When you’re trying to get your team on board to purchase a revenue management system (RMS), there are a few key things you’ll need to keep in mind. Of course, you already know the benefits of utilizing an RMS. Your company will earn more revenue, become more efficient, free up time, and make better-informed decisions.
You’re already on board. Now it’s time to get the rest of your team on board, too. How do you go about pitching it to the rest of the team?
10 Tips in Building a Business Case for an RMS
Below you’ll find ten steps to get your team on board to purchase a revenue management system.
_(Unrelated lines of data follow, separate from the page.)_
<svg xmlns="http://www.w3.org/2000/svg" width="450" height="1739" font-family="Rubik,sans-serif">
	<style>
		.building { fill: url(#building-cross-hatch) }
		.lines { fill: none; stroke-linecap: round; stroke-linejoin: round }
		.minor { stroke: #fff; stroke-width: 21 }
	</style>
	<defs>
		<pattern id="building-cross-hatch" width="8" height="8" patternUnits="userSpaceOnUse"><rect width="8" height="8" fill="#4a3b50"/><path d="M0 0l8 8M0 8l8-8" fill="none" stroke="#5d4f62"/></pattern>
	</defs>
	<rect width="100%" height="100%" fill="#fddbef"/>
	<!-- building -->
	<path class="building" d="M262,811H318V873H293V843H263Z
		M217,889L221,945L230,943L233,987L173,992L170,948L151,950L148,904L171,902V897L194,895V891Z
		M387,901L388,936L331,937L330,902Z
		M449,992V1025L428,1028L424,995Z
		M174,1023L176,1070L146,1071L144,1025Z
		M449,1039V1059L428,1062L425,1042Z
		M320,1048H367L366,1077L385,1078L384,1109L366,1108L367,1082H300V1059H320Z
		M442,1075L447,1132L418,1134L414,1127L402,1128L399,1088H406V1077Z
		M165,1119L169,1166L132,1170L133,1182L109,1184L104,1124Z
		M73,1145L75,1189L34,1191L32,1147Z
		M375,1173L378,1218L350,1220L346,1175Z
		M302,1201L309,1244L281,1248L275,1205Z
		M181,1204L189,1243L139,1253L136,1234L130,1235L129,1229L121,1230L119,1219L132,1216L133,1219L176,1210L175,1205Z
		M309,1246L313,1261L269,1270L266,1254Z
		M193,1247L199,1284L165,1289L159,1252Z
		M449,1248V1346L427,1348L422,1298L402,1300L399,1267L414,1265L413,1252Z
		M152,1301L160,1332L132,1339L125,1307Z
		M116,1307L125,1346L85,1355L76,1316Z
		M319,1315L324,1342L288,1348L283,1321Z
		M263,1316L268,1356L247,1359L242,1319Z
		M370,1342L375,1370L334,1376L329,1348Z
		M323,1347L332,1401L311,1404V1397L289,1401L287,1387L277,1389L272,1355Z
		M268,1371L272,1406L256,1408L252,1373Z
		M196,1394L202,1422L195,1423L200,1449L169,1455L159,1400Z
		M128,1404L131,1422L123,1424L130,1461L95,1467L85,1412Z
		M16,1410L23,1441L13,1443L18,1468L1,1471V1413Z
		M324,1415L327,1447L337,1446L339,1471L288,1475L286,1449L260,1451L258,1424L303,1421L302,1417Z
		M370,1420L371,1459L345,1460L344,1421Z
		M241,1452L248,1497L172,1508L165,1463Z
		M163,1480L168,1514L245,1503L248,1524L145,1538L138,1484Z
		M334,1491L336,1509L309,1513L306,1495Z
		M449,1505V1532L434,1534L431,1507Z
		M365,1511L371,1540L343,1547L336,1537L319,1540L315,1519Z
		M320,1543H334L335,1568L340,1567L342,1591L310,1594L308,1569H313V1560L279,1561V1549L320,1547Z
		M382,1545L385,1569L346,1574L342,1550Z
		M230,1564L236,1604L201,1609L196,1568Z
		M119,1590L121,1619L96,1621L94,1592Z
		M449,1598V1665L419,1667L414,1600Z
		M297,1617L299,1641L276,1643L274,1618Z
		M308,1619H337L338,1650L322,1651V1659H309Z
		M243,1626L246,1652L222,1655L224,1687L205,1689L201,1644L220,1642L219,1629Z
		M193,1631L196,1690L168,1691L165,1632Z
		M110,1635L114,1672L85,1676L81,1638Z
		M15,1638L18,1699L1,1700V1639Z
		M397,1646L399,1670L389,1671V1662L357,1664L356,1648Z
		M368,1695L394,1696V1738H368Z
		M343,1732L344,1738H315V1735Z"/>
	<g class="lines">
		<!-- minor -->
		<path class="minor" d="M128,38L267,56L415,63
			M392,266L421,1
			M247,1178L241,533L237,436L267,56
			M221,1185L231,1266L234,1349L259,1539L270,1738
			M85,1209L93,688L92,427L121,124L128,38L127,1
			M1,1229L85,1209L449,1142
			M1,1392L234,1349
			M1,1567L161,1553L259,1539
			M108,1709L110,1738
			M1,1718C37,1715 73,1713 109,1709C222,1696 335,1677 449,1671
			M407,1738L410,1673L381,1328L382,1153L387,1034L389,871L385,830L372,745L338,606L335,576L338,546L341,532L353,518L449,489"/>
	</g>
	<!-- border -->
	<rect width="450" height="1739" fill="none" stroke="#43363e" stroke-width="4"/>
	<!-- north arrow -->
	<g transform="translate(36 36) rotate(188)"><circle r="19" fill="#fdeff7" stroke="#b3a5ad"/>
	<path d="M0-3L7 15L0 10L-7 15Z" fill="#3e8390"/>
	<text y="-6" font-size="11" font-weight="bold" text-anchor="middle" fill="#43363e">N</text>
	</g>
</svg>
1. Identify and Recruit a Persuasive Advocate
First, you’ll need to identify and recruit a persuasive advocate who would likely support investing in an RMS. This person will serve as your sponsor and direct line of contact with the leaders in charge of purchasing. Having an influential advocate on your side is your leverage when you are recruiting other colleagues and ultimately pitching your case.
2. Identify and Recruit Colleagues
Once you have your sponsor, identify and recruit colleagues who benefit from the RMS. Are there people on your team whose jobs will immediately improve with the help of an RMS? These individuals are the easiest to rally behind your case. There is strength in numbers.
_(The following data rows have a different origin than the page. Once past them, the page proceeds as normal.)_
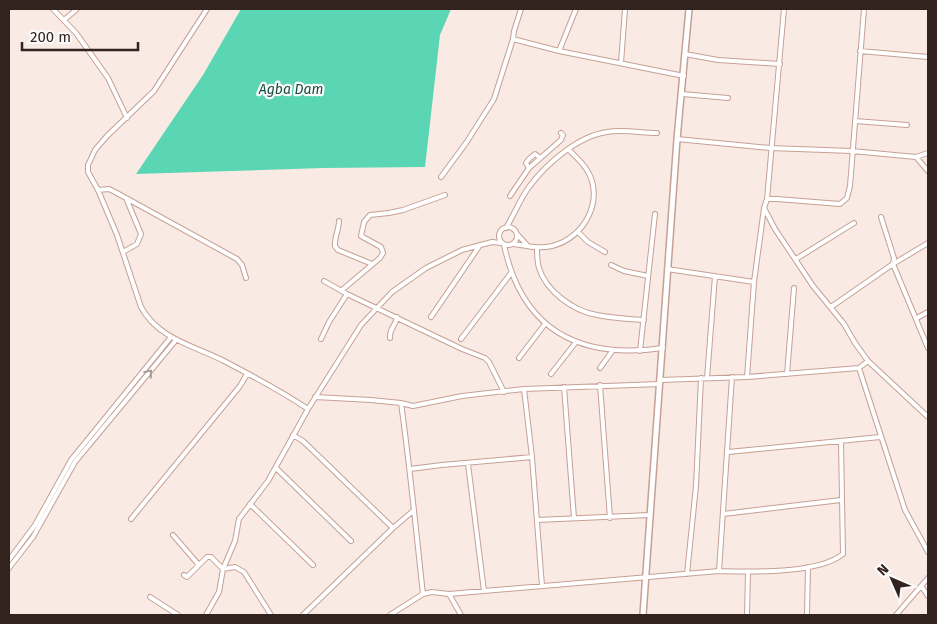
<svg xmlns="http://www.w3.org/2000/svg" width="937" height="624" viewBox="0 0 937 624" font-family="'Fira Sans',sans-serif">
  <rect width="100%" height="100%" fill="#faeae4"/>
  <path fill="#5ad6b4" d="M241 9H451L440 35 425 167 323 168 136 174 203 75Z"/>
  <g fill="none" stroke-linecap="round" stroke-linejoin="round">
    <defs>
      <path id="minor" d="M53 9 76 33 108 78 127 118
        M207 9 154 91 107 136 95 150 88 165V172L98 190 117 235 141 307C158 339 195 346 224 361 253 376 281 391 308 409
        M64 20 77 9
        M513 39 559 51 684 76
        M559 51 576 9
        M860 51 928 57
        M685 54 718 60 780 64
        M621 63 625 9
        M682 94 728 98
        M855 121 907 125
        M677 139 770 148
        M770 148 852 151 916 157 928 153
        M916 157 928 171
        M529 168 526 163 529 159 535 154 539 157
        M441 177 466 143 494 99 513 39 514 31 521 9
        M98 190 109 189 115 192 237 259 242 265 246 278
        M510 196 529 168 561 140 563 135 561 133
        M767 199H777L840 204 847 198 850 186 864 9
        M764 208 775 229 813 286 844 324 855 343 868 361
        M881 217 894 258 893 264 928 348
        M339 221C339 230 334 238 335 246L338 250 372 264
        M499 236a9 9 0 1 1 18 0a9 9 0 1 1-18 0Z
        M506 228C514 215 520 199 529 187 546 164 578 136 607 132 623 129 641 133 657 133
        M578 232 588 242 605 252
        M517 234 527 245
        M514 244C527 246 539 249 552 246 585 238 605 199 587 170 582 162 575 156 569 150
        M504 245C522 330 579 360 663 348
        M537 248C537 254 537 261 539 268 546 291 573 311 597 315 612 318 628 319 644 320
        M123 252 137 244 141 234 126 198
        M796 259 854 223
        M611 265 624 271 648 276
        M667 269 754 282
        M324 281 347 294 462 349 485 358 489 362 504 392
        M342 290 380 258 383 253 381 247 361 236 364 222 370 215 389 213 403 210 445 195
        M831 307 893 264 928 243
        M431 317 480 245
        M917 318 928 312
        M390 338C389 328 396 326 397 317
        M321 339 329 322 347 294
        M461 339 511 273
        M640 351 655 214
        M519 358 545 324
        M600 368 613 350
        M859 368 905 510 928 552
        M551 374 576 342
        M787 374 794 288
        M747 377 754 282 764 208 767 199 784 9
        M707 378 715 276
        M660 380 747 377 859 368 868 361 928 417
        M600 385 610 518
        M564 387 574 518
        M524 389 532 457 542 586
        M315 397 371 400 401 403 413 406 462 396 524 389 660 384
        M401 403C410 467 416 531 423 594
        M293 435 303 441 393 528
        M728 452 880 437
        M468 464 484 591
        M276 468 351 541
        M410 469 442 465 532 457
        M250 504 313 565
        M723 514 841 500
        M131 519 240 386 247 374
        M537 520 649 515
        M173 535 198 564
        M9 560 35 525 71 460 171 337
        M9 568 33 537 75 462 176 340
        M719 571 732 377
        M687 574 696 486 701 378
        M184 575 187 577 207 557H211L223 569 235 567 244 572 271 615
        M922 587 928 596
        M449 594 461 615
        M150 597 178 615
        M206 615 219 592 223 569 235 541 239 519 268 481 308 409 361 325 392 292 426 268 462 250 492 242 501 243
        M303 615 393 528 413 511
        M390 615 423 594 432 592 449 594 719 571C750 572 819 574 843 554L841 442
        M747 615 748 572
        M807 615 808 567
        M896 615 928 578"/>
      <path id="major" d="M643 615 677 139 689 9"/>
    </defs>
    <use href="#minor" stroke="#c6a094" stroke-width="6"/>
    <use href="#major" stroke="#c6a094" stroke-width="8"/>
    <use href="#minor" stroke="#fff" stroke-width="4"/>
    <use href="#major" stroke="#fff" stroke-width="5"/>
  </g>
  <defs><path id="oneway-chevron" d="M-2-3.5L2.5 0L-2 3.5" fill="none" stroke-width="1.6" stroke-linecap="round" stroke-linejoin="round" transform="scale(1.25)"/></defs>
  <use stroke="#a39c9a" href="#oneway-chevron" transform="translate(149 373) rotate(-50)"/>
  <g text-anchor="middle" stroke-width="4.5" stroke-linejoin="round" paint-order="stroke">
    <g font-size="14" font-style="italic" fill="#194d3f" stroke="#fbfbfb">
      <text x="291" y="94">Agba Dam</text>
    </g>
  </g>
  <rect width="937" height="624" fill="none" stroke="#32231e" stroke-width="20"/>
  <g transform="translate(892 579) rotate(315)" stroke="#fbfbfb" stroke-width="4" paint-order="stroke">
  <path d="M0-4L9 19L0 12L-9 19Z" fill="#32231e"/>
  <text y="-8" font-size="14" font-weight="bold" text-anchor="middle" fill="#32231e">N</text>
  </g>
  <path d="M22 42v8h116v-8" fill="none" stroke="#32231e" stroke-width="2.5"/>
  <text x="30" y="42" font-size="15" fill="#32231e" stroke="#fbfbfb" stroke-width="4" paint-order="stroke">200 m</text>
</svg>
3. Prove the Need, Not the Desire
Once you have a good team on your side, you’ll need to prove why purchasing an RMS is a need, not a want. If you can lay out the problems your company is facing and exactly how an RMS would provide solutions, you are establishing reasonable cause for your request. Use case studies and company surveys as concrete evidence.
4. Navigate the Fit
Plan and navigate how an RMS will realistically fit into your property. Ask yourself how an RMS fits into your business strategy. What goals does your organization have, and how does RMS help you achieve those goals? Then specify what the deliverables from an RMS will look like. What do you want from RMS, and what will you be looking for?
5. Define Success
Determine what goals you aim to reach with your deliverables. Outlining success ensures your investment works how you want it to and provides concrete goal markers to persuade decision-makers. You are more than likely to be asked why an RMS is better than other solutions to the abovementioned problem. Do your homework and rank your other options against an RMS.
6. Develop a Timeline
A timeline is crucial when presenting your case. Plan out how long it will likely be before the RMS is rolled out, everyone is trained, and ultimately how long it will be until you start seeing a return on your investment. This question is inevitable, too.
7. Address the Obstacles
To convince your company to invest fully, you’ll need to show that you’ve thought through any obstacle. Identify issues that may arise when you start using an RMS and how you plan to combat them. Become the RMS expert and plan how you will address all hurdles.
8. Be Transparent about Costs
The most important part of pitching your case to decision-makers is being transparent about the cost. It’s only natural to face hesitation about the cost, but this is where a calculated ROI comes into play. A revenue management system can increase a company’s profit margins between 2%-7% within 12 months. That translates to an ROI between 200% and 350% (Deloitte).
9. Sum it Up
It’s always a good idea to summarize your pitch for those interested but who don’t have the time to listen. People are busy, so find a way to boil down your case and pique their interest, almost like an elevator pitch.
10. The Final Step
Present your case with confidence. You’ve prepared for all the hard-hitting questions. You’ve done your research. You know purchasing an RMS is the right choice. Get out there and get your team on board!